- RECORDS TO USE
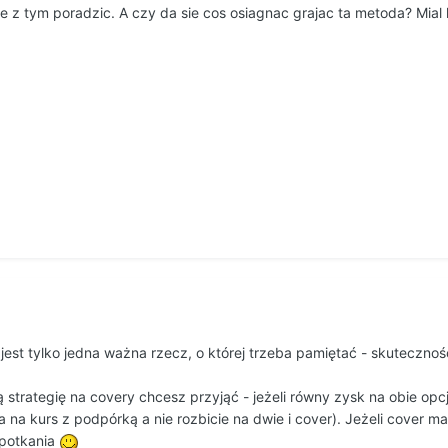
e z tym poradzic. A czy da sie cos osiagnac grajac ta metoda? Mial 
 jest tylko jedna ważna rzecz, o której trzeba pamiętać - skuteczno
ą strategię na covery chcesz przyjąć - jeżeli równy zysk na obie op
 na kurs z podpórką a nie rozbicie na dwie i cover). Jeżeli cover m
spotkania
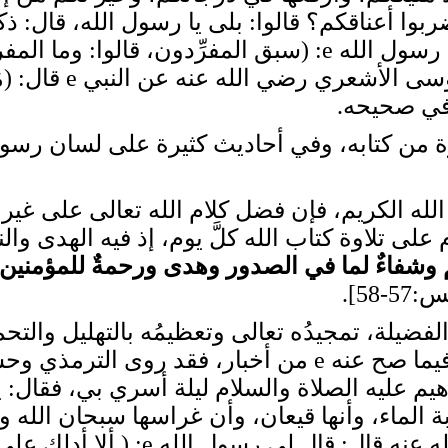
ربوا أعناقكم؟ قالوا: بلى يا رسول الله، قال:
أبي هريرة رضي الله عنه قال: قال رسول الله e: (سبق المف
الله كثيراً والذاكر
 في صحيحه.
 الله الكريم، فإن فضل كلام الله تعالى على غي
على تلاوة كتاب الله كلَّ يوم، إذ فيه الهدى وال
وشفاءٌ لما في الصدور وهدى ورحمةٌ للمؤمنين
5-58].
فضيلة، تمجيدُه تعالى وتعظيمُه بالتهليل والتحمي
أنواع الأذكار التي ورد الحث عليها فيما صح عنه e من أ
لله e: ( لقيت إبراهيم عليه الصلاة والسلام ليلة أسري بي
الماء، وأنها قيعان، وأن غراسها سبحان الله والحم
وعن أبي موسى الأشعري رضي الله عنه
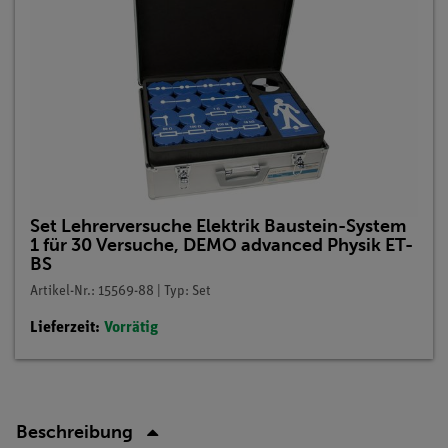
Set Lehrerversuche Elektrik Baustein-System
1 für 30 Versuche, DEMO advanced Physik ET-
BS
Artikel-Nr.: 15569-88 | Typ: Set
Lieferzeit:
Vorrätig
Beschreibung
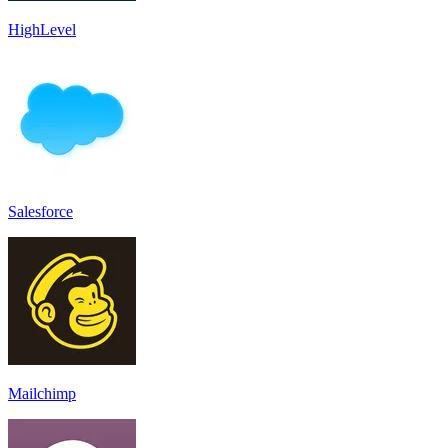
HighLevel
Salesforce
Mailchimp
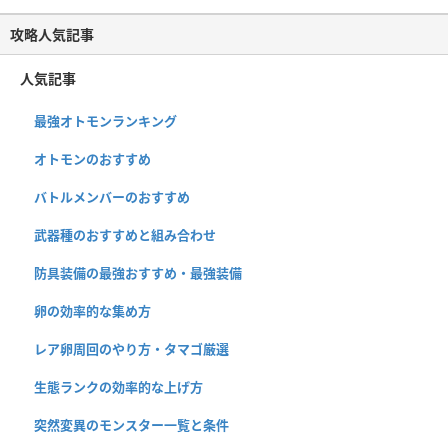
攻略人気記事
人気記事
最強オトモンランキング
オトモンのおすすめ
バトルメンバーのおすすめ
武器種のおすすめと組み合わせ
防具装備の最強おすすめ・最強装備
卵の効率的な集め方
レア卵周回のやり方・タマゴ厳選
生態ランクの効率的な上げ方
突然変異のモンスター一覧と条件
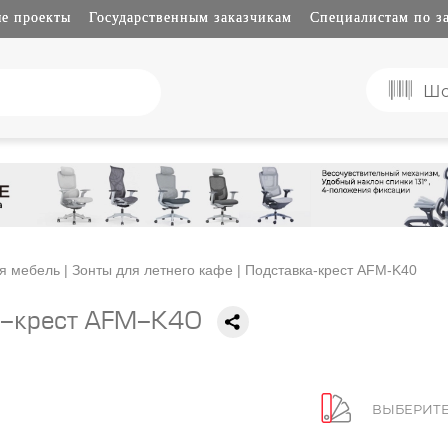
е проекты
Государственным заказчикам
Специалистам по з
Шо
я мебель
|
Зонты для летнего кафе
| Подставка-крест AFM-K40
а-крест AFM-K40
ВЫБЕРИТЕ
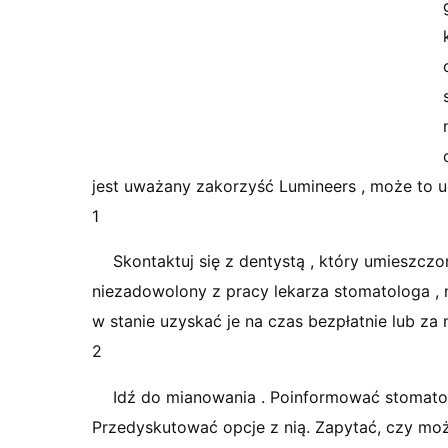
jest uważany zakorzyść Lumineers , może to uc
1
Skontaktuj się z dentystą , który umieszczo
niezadowolony z pracy lekarza stomatologa , n
w stanie uzyskać je na czas bezpłatnie lub za n
2
Idź do mianowania . Poinformować stomatol
Przedyskutować opcje z nią. Zapytać, czy możl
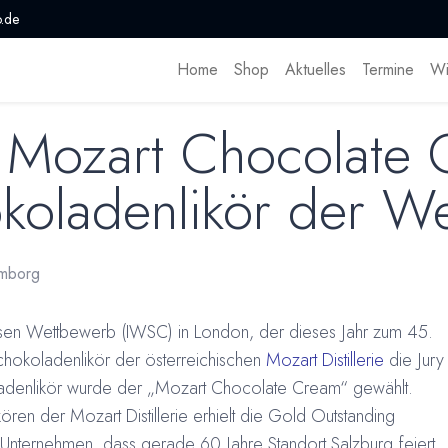
.de
Home
Shop
Aktuelles
Termine
Wi
 Mozart Chocolate
koladenlikör der We
mborg
uosen Wettbewerb (IWSC) in London, der dieses Jahr zum 45.
hokoladenlikör der österreichischen
Mozart Distillerie
die Jury
adenlikör wurde der „Mozart Chocolate Cream“ gewählt.
ören der Mozart Distillerie erhielt die Gold Outstanding
Unternehmen, dass gerade 60 Jahre Standort Salzburg feiert,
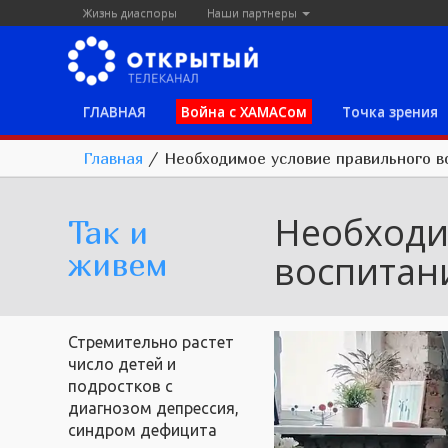
Жизнь диаспоры
Наши партнеры
ГЛАВНАЯ
Война с ХАМАСом
Точка зрения
Главная
/
Необходимое условие правильного в
Необходи
Так и
живем
воспитан
Стремительно растет
число детей и
подростков с
диагнозом депрессия,
синдром дефицита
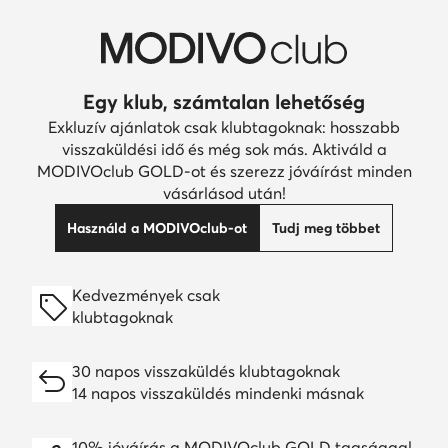
Egy klub, számtalan lehetőség
Exkluzív ajánlatok csak klubtagoknak: hosszabb
visszaküldési idő és még sok más. Aktiváld a
MODIVOclub GOLD-ot és szerezz jóváírást minden
vásárlásod után!
Használd a MODIVOclub-ot
Tudj meg többet
Kedvezmények csak
klubtagoknak
30 napos visszaküldés klubtagoknak
14 napos visszaküldés mindenki másnak
10% jóváírás a MODIVOclub GOLD tagsággal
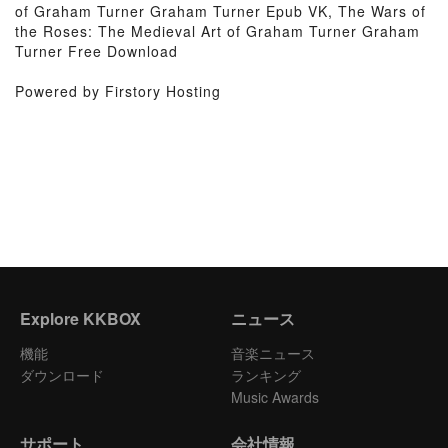
of Graham Turner Graham Turner Epub VK, The Wars of
the Roses: The Medieval Art of Graham Turner Graham
Turner Free Download
Powered by Firstory Hosting
Explore KKBOX
ニュース
機能
音楽ニュース
ダウンロード
ランキング
Music Awards
サポート
会社情報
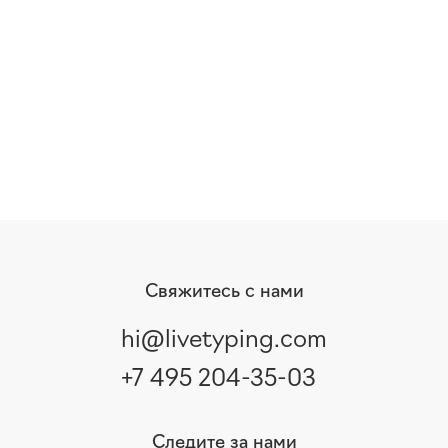
Свяжитесь с нами
hi@livetyping.com
+7 495 204-35-03
Следите за нами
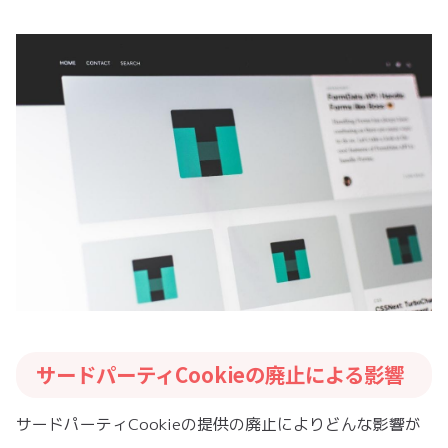
サードパーティCookieの廃止による影響
サードパーティCookieの提供の廃止によりどんな影響が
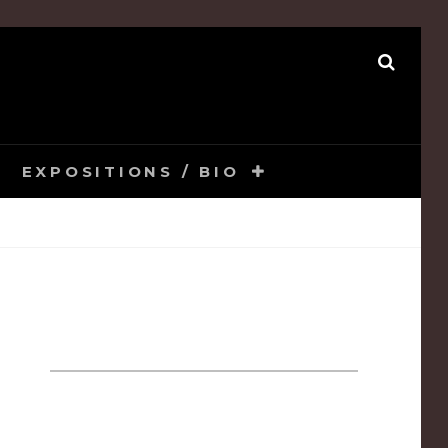
SEAR
EXPOSITIONS / BIO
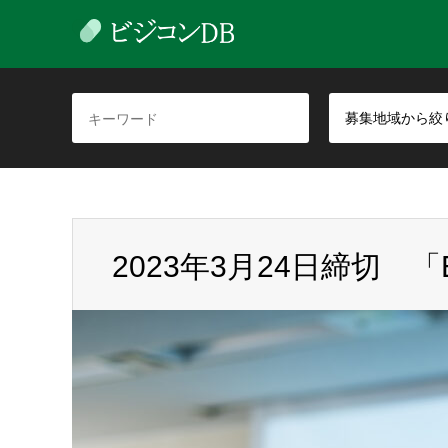
募集地域から絞
2023年3月24日締切 「Ent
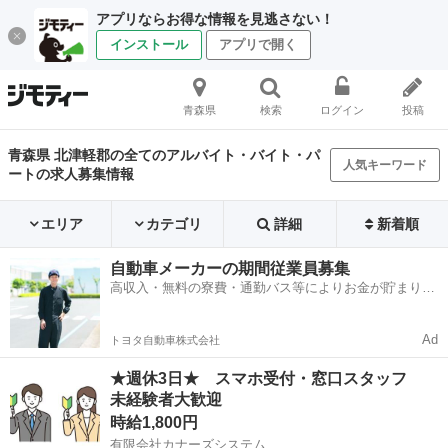
アプリならお得な情報を見逃さない！
インストール
アプリで開く
青森県
検索
ログイン
投稿
青森県 北津軽郡の全てのアルバイト・バイト・パ
人気キーワード
ートの求人募集情報
エリア
カテゴリ
詳細
新着順
自動車メーカーの期間従業員募集
高収入・無料の寮費・通勤バス等によりお金が貯まりや
すい環境
Ad
トヨタ自動車株式会社
★週休3日★ スマホ受付・窓口スタッフ
未経験者大歓迎
時給1,800円
有限会社カナーズシステム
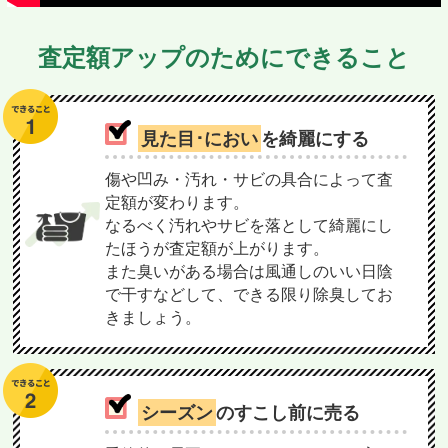
査定額アップのためにできること
見た目･におい
を綺麗にする
傷や凹み・汚れ・サビの具合によって査
定額が変わります。
なるべく汚れやサビを落として綺麗にし
たほうが査定額が上がります。
また臭いがある場合は風通しのいい日陰
で干すなどして、できる限り除臭してお
きましょう。
シーズン
のすこし前に売る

- EXERCISE REQUIREMENTS
Format the stretch from the line containing "アプリならお得な情報を見逃さない！" through the end of the data as a Markdown table with the columns No. and Line, one numbered row per line. Leave out blank lines and the pictures.

- ANSWER SPACE
| No. | Line |
|---|---|
| 1 | アプリならお得な情報を見逃さない！ |
| 2 | インストール |
| 3 | アプリで開く |
| 4 | 青森県 |
| 5 | 検索 |
| 6 | ログイン |
| 7 | 投稿 |
| 8 | 青森県 北津軽郡の全てのアルバイト・バイト・パ |
| 9 | 人気キーワード |
| 10 | ートの求人募集情報 |
| 11 | エリア |
| 12 | カテゴリ |
| 13 | 詳細 |
| 14 | 新着順 |
| 15 | 自動車メーカーの期間従業員募集 |
| 16 | 高収入・無料の寮費・通勤バス等によりお金が貯まりや |
| 17 | すい環境 |
| 18 | Ad |
| 19 | トヨタ自動車株式会社 |
| 20 | ★週休3日★ スマホ受付・窓口スタッフ |
| 21 | 未経験者大歓迎 |
| 22 | 時給1,800円 |
| 23 | 有限会社カナーズシステム |
| 24 | 査定額アップのためにできること |
| 25 | 見た目･におい |
| 26 | を綺麗にする |
| 27 | 傷や凹み・汚れ・サビの具合によって査 |
| 28 | 定額が変わります。 |
| 29 | なるべく汚れやサビを落として綺麗にし |
| 30 | たほうが査定額が上がります。 |
| 31 | また臭いがある場合は風通しのいい日陰 |
| 32 | で干すなどして、できる限り除臭してお |
| 33 | きましょう。 |
| 34 | シーズン |
| 35 | のすこし前に売る |